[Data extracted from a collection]
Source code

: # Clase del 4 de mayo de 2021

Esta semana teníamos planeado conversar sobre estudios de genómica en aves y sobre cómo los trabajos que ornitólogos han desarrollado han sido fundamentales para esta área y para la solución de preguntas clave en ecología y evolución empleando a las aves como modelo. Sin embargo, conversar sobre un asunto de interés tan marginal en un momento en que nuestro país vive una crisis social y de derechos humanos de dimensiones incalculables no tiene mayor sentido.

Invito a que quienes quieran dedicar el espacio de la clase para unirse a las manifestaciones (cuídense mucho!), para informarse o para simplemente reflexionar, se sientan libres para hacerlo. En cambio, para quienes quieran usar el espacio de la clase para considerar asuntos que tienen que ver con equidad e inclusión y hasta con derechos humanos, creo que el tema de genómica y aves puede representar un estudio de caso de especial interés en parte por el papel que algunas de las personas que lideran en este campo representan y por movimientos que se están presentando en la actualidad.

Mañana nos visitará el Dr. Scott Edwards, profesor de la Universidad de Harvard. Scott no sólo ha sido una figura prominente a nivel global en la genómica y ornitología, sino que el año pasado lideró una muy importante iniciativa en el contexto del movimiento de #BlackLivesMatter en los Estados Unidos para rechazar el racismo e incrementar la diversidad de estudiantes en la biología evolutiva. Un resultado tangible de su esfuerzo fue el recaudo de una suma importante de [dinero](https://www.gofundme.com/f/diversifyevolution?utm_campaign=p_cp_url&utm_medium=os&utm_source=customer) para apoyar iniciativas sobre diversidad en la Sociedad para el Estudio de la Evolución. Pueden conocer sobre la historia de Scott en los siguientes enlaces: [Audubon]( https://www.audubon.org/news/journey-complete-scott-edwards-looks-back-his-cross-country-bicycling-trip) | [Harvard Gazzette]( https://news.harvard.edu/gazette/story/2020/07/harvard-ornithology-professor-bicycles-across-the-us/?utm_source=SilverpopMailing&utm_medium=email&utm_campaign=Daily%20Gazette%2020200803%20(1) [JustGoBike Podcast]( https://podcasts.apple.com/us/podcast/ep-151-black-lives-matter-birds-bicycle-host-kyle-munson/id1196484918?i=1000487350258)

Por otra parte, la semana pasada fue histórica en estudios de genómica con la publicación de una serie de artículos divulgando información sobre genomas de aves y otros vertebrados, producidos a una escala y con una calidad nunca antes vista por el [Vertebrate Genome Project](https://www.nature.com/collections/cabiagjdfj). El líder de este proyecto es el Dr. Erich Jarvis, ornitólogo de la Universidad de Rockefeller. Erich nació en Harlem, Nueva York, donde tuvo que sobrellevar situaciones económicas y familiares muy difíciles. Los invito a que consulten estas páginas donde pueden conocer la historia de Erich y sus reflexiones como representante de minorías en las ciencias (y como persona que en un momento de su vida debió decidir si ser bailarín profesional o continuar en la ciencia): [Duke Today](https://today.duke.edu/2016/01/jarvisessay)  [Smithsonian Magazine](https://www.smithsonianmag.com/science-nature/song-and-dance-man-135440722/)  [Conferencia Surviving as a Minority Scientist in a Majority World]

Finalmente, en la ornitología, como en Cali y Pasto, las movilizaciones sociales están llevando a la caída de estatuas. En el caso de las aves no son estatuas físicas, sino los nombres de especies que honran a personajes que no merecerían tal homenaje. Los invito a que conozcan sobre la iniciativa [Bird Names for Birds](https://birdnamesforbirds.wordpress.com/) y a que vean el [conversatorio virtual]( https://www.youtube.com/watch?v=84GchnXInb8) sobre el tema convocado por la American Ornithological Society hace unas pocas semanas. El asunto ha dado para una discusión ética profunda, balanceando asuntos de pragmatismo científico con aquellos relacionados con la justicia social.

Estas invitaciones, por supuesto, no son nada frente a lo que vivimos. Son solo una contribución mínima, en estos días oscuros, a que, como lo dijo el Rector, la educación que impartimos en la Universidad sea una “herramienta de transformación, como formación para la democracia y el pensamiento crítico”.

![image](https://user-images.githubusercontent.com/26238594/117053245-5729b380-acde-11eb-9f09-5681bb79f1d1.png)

- Work order -
The answer consists solely of the lines from the one containing "Finalmente, en la" through the last line of the data above, reproduced exactly.

- Response to the exercise -
Finalmente, en la ornitología, como en Cali y Pasto, las movilizaciones sociales están llevando a la caída de estatuas. En el caso de las aves no son estatuas físicas, sino los nombres de especies que honran a personajes que no merecerían tal homenaje. Los invito a que conozcan sobre la iniciativa [Bird Names for Birds](https://birdnamesforbirds.wordpress.com/) y a que vean el [conversatorio virtual]( https://www.youtube.com/watch?v=84GchnXInb8) sobre el tema convocado por la American Ornithological Society hace unas pocas semanas. El asunto ha dado para una discusión ética profunda, balanceando asuntos de pragmatismo científico con aquellos relacionados con la justicia social.

Estas invitaciones, por supuesto, no son nada frente a lo que vivimos. Son solo una contribución mínima, en estos días oscuros, a que, como lo dijo el Rector, la educación que impartimos en la Universidad sea una “herramienta de transformación, como formación para la democracia y el pensamiento crítico”.

![image](https://user-images.githubusercontent.com/26238594/117053245-5729b380-acde-11eb-9f09-5681bb79f1d1.png)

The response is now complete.